Kartini, Pram, dan Mimpi Indonesia yang Bebas dari Kapitalisme dan Feodalisme

Spread the love

Entah mengapa, tokoh-tokoh nasional di Indonesia mati muda. Komponis Wage Rudolf Supratman (1903-1938), Penyair Chairil Anwar (1922-1949), Sang Demonstran Soe Hok Gie (1942-1969), Sastrawan Widji Thukul  (1963-1998), dan Aktivis HAM Munir (1965-2004) mati  muda.

Mereka secara berturut-turut meninggal dalam usia 35, 27, 35, dan 39 tahun. Para tokoh itu seakan sepakat dengan kata-kata Soe Hok Gie, “nasib terbaik adalah tidak dilahirkan, kedua dilahirkan tapi mati muda, dan yang paling sial adalah umur tua… berbahagialah mereka yang mati muda.”

Raden Ajeng (R.A.) Kartini, yang lahir pada 21 April 1879 di Distrik Mayong, Kabupaten Jepara dan mangkat 25 tahun kemudian pada 17 September 1904 di Jembeng, adalah salah seorang tokoh nasional paling awal yang menggenapi sabda Gie di atas. Apakah Kartini bahagia mati muda? Kita tidak tahu pasti. 

Baca Juga: Perampasan Tanah dan Signifikansi Reforma Agraria di Flores

Demikian pun tak bisa dipastikan, Novelis dan Cerpenis Besar Indonesia, Pramoedya Ananta Toer yang lahir di Blora, Jawa Tengah pada 6 Februari 1925, 46 tahun kemudian setelah Kartini lahir, dan mangkat pada 30 April 2006 di Jakarta pada usia 81 tahun sungguh “paling sial” karena “umur tua.” Walau ziarah hidupnya penuh dengan penindasan dan ketidakadilan, ia menghasilkan karya sastra kelas dunia yang memberinya alasan untuk bahagia.

Akan tetapi, satu hal yang bisa kita pastikan adalah dua tokoh itu marah dengan kapitalisme, kolonialisme, dan feodalisme.
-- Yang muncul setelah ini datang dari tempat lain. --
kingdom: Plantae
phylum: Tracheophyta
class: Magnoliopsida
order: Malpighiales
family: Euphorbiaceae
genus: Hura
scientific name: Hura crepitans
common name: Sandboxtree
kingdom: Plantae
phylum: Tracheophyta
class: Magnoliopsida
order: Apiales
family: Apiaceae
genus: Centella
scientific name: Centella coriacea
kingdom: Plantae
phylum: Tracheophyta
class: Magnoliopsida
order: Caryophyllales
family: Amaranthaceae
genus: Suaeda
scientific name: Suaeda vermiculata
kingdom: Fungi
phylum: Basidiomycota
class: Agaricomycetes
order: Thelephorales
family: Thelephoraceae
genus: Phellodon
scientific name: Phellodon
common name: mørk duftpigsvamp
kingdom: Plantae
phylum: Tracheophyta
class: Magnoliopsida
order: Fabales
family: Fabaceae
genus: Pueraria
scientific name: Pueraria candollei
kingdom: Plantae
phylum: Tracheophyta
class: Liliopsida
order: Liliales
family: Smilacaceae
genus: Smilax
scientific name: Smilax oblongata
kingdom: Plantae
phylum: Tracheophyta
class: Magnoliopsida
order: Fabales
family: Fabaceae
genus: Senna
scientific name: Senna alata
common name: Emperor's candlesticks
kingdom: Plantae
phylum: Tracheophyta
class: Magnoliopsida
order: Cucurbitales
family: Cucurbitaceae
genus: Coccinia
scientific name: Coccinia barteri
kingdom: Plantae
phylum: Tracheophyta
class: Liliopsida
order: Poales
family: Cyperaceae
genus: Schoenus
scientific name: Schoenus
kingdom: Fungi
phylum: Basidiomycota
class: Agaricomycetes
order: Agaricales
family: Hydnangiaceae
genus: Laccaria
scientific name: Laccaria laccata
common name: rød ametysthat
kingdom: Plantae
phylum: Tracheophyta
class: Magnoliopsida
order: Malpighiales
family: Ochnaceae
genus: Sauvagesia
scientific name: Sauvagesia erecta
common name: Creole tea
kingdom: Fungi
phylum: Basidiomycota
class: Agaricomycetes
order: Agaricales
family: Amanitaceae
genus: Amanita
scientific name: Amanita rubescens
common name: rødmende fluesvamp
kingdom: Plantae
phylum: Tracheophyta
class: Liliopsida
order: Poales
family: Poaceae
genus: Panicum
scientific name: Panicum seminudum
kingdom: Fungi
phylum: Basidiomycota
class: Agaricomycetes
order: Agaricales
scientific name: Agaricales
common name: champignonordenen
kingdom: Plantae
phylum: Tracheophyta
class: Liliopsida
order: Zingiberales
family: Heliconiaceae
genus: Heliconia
Mimpi mereka yaitu Indonesia tanpa kapitalisme dan feodalisme: sebuah utopia yang akan segera ditertawakan oleh kaum Fukuyamaian yang menganggap demokrasi-kapitalistik sebagai pemenang sejarah, tetapi tetap dianggap penting oleh kaum Zizekian yang menganggap perlu ada ideologi tandingan melawan hegemoni kelas berkuasa semacam itu.

Di dalam nuansa utopis itu, artikel ini mau refleksikan secuil makna yang bisa kita petik dari perbandingan dua tokoh Kartini dan Pram di dalam upaya mengisi hari-hari kemerdekaan kita dewasa ini.

Kartini, Pram, dan Beberapa Pelajaran Menjadi Indonesia

Setiap usaha membandingkan dua tokoh yang berbeda akan selalu berhadapan dengan tugas mendefinisikan persamaan dan perbedaan kedua tokoh tersebut. Kartini dan Pram adalah dua sosok yang sangat berbeda, sebagaimana halnya masing-masing kita adalah pribadi yang unik dan berbeda.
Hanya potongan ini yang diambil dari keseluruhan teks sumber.